# tripartite diffie hellman with Weil pairing

I try to understand how the tripartite Diffie-Hellman key exchange works. I read Joux's paper for this: https://www.semanticscholar.org/paper/A-One-Round-Protocol-for-Tripartite-Diffie-Hellman-Joux/845e96c20e5a5ff3b03f4caf72c3cb817a7fa542/pdf

However on page 388 he states the following equality which I don't see why it is true: $F_W(a,P_b,Q_c) = F_W(a,Q_b, P_c)$

where $F_W(x,y,z)= e_m(y,z)^x$. For me the first value of the equality is the inverse of the second one?
──────────
• **Work order 1**:
Reproduce the tripartite Diffie-Hellman post above word for word, beginning with the words "# tripartite diffie" and ending after "the second one?".
──────────
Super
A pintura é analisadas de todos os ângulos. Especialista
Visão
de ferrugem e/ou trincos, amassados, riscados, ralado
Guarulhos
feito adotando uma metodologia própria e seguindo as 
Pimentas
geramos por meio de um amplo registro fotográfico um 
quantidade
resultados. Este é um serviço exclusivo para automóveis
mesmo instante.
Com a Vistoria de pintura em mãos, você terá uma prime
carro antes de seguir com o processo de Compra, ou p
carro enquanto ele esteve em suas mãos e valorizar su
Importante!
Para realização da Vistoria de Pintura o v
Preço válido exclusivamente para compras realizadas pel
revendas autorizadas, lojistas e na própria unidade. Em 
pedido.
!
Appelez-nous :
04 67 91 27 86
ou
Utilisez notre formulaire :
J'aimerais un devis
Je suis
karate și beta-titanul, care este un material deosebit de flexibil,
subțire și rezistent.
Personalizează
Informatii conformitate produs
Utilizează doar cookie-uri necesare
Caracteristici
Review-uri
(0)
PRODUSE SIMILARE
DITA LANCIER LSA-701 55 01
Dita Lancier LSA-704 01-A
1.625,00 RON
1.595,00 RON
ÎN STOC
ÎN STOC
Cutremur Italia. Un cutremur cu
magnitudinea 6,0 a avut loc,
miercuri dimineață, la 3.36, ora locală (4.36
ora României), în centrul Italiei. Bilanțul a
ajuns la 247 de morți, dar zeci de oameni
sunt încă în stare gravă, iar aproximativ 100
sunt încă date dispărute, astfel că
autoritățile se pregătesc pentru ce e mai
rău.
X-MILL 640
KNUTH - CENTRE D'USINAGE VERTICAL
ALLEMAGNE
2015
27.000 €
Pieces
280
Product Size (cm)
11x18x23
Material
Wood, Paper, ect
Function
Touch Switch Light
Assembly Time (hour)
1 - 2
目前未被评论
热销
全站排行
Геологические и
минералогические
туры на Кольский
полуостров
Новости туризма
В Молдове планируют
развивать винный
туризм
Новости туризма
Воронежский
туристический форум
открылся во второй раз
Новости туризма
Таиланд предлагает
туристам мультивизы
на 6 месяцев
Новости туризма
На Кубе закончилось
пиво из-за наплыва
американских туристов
──────────
• **Work order 2**:
Please pick out each line of the rows above that contains the string "própria", with case counting, and copy those lines unchanged.

• **Task solution 1**:
# tripartite diffie hellman with Weil pairing

I try to understand how the tripartite Diffie-Hellman key exchange works. I read Joux's paper for this: https://www.semanticscholar.org/paper/A-One-Round-Protocol-for-Tripartite-Diffie-Hellman-Joux/845e96c20e5a5ff3b03f4caf72c3cb817a7fa542/pdf

However on page 388 he states the following equality which I don't see why it is true: $F_W(a,P_b,Q_c) = F_W(a,Q_b, P_c)$

where $F_W(x,y,z)= e_m(y,z)^x$. For me the first value of the equality is the inverse of the second one?

• **Task solution 2**:
feito adotando uma metodologia própria e seguindo as 
revendas autorizadas, lojistas e na própria unidade. Em 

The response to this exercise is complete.